Michael Epstein, Le Suaire de Turin, la nouvelle enquête, GB, 2008.
Pr Henri Broch, Carbone 14, contamination et rajeunissement du « Saint Suaire de Turin », avril 2005.
Raymond N. Rogers, Studies on the radiocarbon sample from the shroud of turin, Thermochimica Acta, Volume 425, Issues 1-2, 20 January 2005, Pages 189-194.
Patrick Berger, Comment Ray Rogers a trompé ses lecteurs, Cercle Zététique.
Henri Broch, Le Paranormal : Ses documents, ses hommes, ses méthodes, Collection Science ouverte, Le Seuil, 1985.
Caligari Film GmbH, Der Mann auf dem Grabtuch, Munich 2006.

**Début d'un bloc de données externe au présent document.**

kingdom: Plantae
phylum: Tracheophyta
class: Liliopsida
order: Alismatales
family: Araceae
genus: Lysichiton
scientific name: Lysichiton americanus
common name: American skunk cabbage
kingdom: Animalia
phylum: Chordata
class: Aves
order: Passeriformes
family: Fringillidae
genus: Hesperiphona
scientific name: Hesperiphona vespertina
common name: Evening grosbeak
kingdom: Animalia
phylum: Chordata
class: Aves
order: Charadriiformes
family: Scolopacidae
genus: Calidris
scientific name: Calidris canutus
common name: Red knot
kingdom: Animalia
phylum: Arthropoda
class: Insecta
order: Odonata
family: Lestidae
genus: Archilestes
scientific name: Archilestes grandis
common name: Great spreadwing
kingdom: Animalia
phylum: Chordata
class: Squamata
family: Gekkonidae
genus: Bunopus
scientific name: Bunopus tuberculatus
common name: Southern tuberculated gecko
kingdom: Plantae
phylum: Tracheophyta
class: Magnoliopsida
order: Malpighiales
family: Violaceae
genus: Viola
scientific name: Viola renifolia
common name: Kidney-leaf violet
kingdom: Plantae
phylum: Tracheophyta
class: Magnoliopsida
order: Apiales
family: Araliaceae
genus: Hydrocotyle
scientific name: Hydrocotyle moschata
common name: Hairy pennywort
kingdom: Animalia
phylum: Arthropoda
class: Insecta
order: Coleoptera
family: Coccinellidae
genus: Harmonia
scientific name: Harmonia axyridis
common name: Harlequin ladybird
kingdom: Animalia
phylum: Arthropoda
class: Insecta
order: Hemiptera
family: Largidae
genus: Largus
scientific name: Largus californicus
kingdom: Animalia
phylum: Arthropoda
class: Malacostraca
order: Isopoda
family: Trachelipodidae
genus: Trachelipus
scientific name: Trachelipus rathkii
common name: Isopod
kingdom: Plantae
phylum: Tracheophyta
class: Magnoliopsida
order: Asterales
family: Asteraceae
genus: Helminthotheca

Autre fabrication d’un « suaire » de Turin, Cirrus Prod, Canada 1999.
Banque d’images sur le « Suaire » de Turin du laboratoire de zététique de l’Université de Nice-Sophia Antipolis.

1 Présentation de l’émission http://www.arte.tv/fr/semaine/244,broadcastingNum=1091088,day=5,week=14,year=2010.html (indisponible—5 avril 2020).

4 Henri Broch, Le paranormal, Collection science ouverte, Le Seuil, 1986.